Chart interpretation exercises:
------------------------------------
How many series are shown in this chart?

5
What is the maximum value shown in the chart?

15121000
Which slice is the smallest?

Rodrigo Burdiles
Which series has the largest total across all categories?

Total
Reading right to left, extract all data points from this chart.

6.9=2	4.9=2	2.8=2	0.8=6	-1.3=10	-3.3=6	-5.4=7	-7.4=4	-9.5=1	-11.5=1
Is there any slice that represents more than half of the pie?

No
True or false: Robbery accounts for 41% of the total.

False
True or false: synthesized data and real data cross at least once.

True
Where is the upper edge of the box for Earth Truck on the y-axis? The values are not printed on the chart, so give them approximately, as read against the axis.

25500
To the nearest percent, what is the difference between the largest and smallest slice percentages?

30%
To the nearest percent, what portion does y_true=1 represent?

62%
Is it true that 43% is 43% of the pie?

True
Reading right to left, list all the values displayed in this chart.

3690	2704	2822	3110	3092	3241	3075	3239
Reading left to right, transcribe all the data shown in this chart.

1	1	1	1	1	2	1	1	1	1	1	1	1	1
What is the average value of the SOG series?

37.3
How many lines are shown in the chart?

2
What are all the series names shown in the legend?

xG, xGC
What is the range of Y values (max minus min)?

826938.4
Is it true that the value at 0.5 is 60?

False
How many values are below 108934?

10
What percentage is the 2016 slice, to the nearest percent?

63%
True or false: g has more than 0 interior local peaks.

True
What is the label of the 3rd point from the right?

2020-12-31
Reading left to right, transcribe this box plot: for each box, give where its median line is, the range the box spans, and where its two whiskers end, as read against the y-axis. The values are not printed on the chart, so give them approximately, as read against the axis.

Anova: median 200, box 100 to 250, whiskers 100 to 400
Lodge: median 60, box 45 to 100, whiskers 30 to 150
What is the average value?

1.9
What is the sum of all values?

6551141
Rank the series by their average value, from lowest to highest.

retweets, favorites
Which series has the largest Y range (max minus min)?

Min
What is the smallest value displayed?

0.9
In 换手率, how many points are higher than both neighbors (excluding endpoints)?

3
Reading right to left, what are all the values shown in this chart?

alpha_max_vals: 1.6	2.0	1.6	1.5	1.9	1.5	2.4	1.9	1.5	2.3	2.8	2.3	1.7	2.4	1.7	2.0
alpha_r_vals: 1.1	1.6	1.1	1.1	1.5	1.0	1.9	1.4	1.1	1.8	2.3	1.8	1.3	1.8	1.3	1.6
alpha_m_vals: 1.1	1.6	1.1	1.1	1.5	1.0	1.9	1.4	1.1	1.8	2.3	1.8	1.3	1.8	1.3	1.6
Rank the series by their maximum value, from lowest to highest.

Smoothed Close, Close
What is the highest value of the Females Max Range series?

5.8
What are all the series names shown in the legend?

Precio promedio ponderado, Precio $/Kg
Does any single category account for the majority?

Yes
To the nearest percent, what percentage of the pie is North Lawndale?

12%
------------------------------------
Show each line of the data that contains the word "approximately".

Where is the upper edge of the box for Earth Truck on the y-axis? The values are not printed on the chart, so give them approximately, as read against the axis.
Reading left to right, transcribe this box plot: for each box, give where its median line is, the range the box spans, and where its two whiskers end, as read against the y-axis. The values are not printed on the chart, so give them approximately, as read against the axis.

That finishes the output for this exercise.